Author: Maha Khan Philips 

Gina Miller is widely known as the activist who made headlines through her anti-Brexit campaigning. But the Co-Founder of SCM Direct has also been raising awareness about inequality and unfairness in the financial system for many years. Now, she’s set up a platform to educate and engage women through the investment process.  

The Covid pandemic has left many groups in vulnerable positions, not least among them women. The socio-economic fallout of Covid-19 on women has been profound. Data from the EU reveals that Covid could push an additional 47 million women and girls below the poverty line worldwide. Women are over represented in some of the worst-hit job sectors, and they provide the vast amount of unpaid care. If ever there was a time for women to be engaged in their financial futures, it is now.

SCM Direct, the digital wealth manager Gina Miller co-founded with her husband 12 years ago, wants to empower women in exactly this way. The firm has launched MoneyShe, a female-focused information and resource centre aimed at increasing women’s confidence about investing.  

SCM Direct has been a vocal campaigner for fairness in the financial system since the Global Financial Crisis. It has produced extensive research on hidden fees, closet indexing, liquidity and mispricing, fund labelling, lack of holding transparency, and greenwashing. Now, it is highlighting the ways that women are being left behind in the investment process.

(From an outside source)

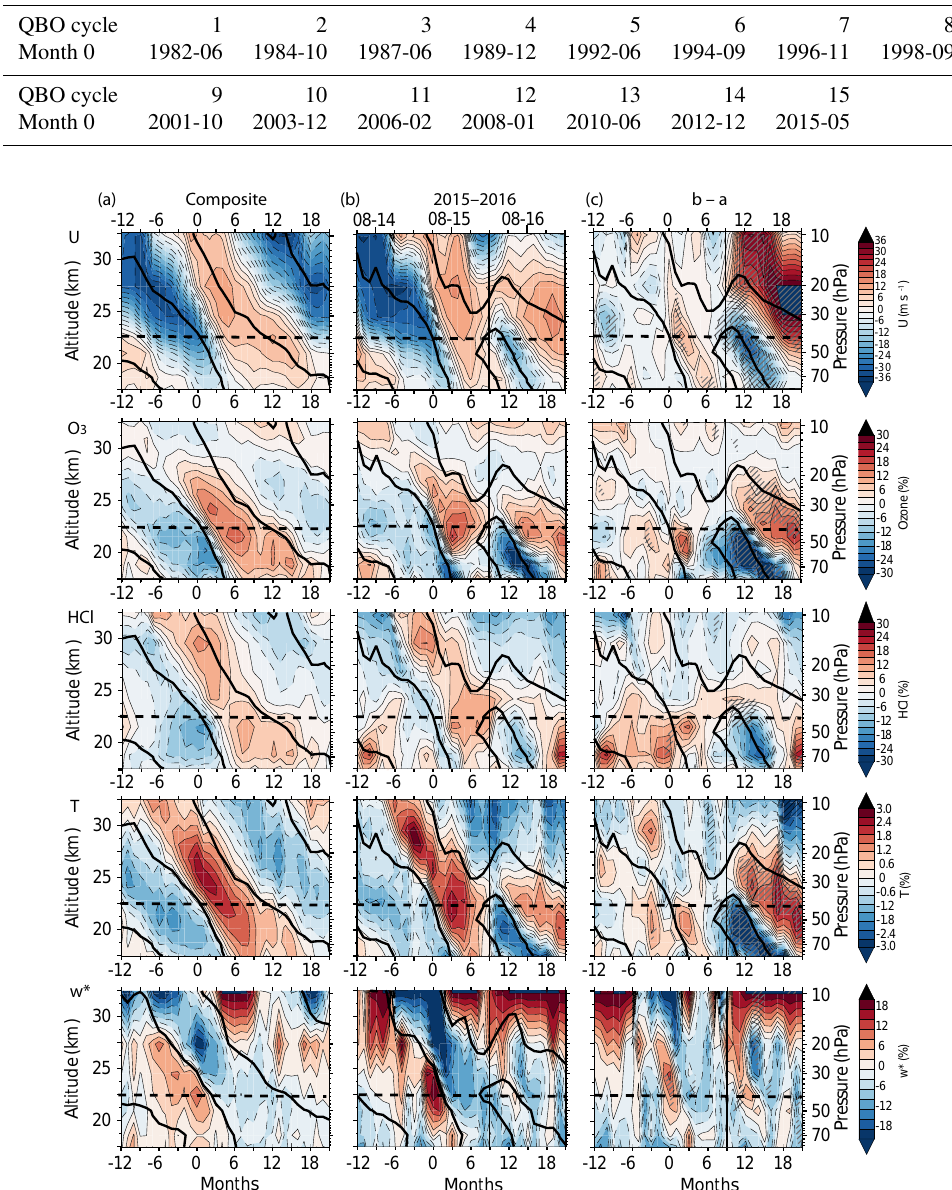
Figure 1. The rows show the MERRA-2 zonal mean zonal wind component, u (ms − 1 ), deseasonalized MLS O 3 , HCl, temperature ( T ), and vertical component of the MERRA-2 residual circulation ( w ∗ ), as a function of time and pressure (in percent change from long-term monthly averages), averaged over 5 ◦ S–5 ◦ N. Column (a) shows the composite of the easterly-to-westerly shear transitions based on four shear transitions at 40hPa. Column (b) shows the 2015–2016 QBO cycle, which includes the data from May 2014 to February 2017, with month 0 in May 2015. Column (c) shows the difference between the 2015–2016 event and the climatology (b–a) with hatching indicating regions with absolute difference (b–a) larger than 2 standard deviations The thick black contours denote zero wind shear. The horizontal dashed line indicates the 40hPa level, while the vertical line indicates February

“Aspects of female vulnerability have been amplified during the Covid pandemic, and it is important to us that we try to practically help. As a business, thirty-nine percent of our clients are female, and we know from them that increasing investments and pension knowledge, understanding and confidence is vital to making them active investors,” Miller says.

She highlights the enormity of the pension gender gap in the UK.  The gap between women and men in the UK increased by 40.3% in 2018 and 2019, according to the trade union Prospect. It was double the gender pay gap that year. “There has been so much focus on the gender pay gap, but the gender pension gap is so much bigger,” she points out.

A New Platform

MoneyShe has launched with brochures, a retirement tip sheet, and a cost questionnaire. In time, there will be a blog section, a story board area where women can share their financial experiences, put up stories and provide feedback. Eventually, the platform hopes to provide and host events as well.

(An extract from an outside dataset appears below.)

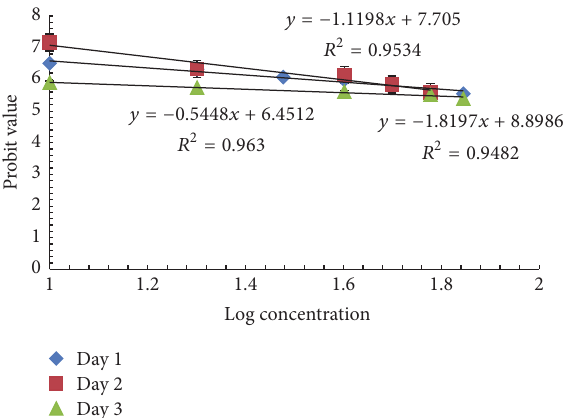
Figure 6: Peleg model kinetic regression line of orientin and vitexin in dried leaves extract ( 𝑛 = 3 ).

“We don’t want to just launch of a whole range of products. We want to launch a small suite of products and then build on the feedback that we get,” explains Miller.

She wants to bust the myth that the industry needs different financial products for men and women, highlighting instances where financial institutions have been patronising to their female clients. “It’s ludicrous. Women need better communication, not different products.”

She also believes that other underrepresented pension groups, including the BAME community, the disabled, the LGPBT+ community, and the self-employed, need to be part of the education process, to ensure the long term financial viability of large numbers of people. “We have got to become more proactive in encouraging people to save and invest and look after their financial health. Many vulnerable groups are not getting the duty of care that they need. In the UK, we have significant pension groups where the public purse is never going to be able to give them an adequate lifestyle in retirement. These people have worked hard their entire lives. As an industry, we need to help people to become more educated for their future,” she argues.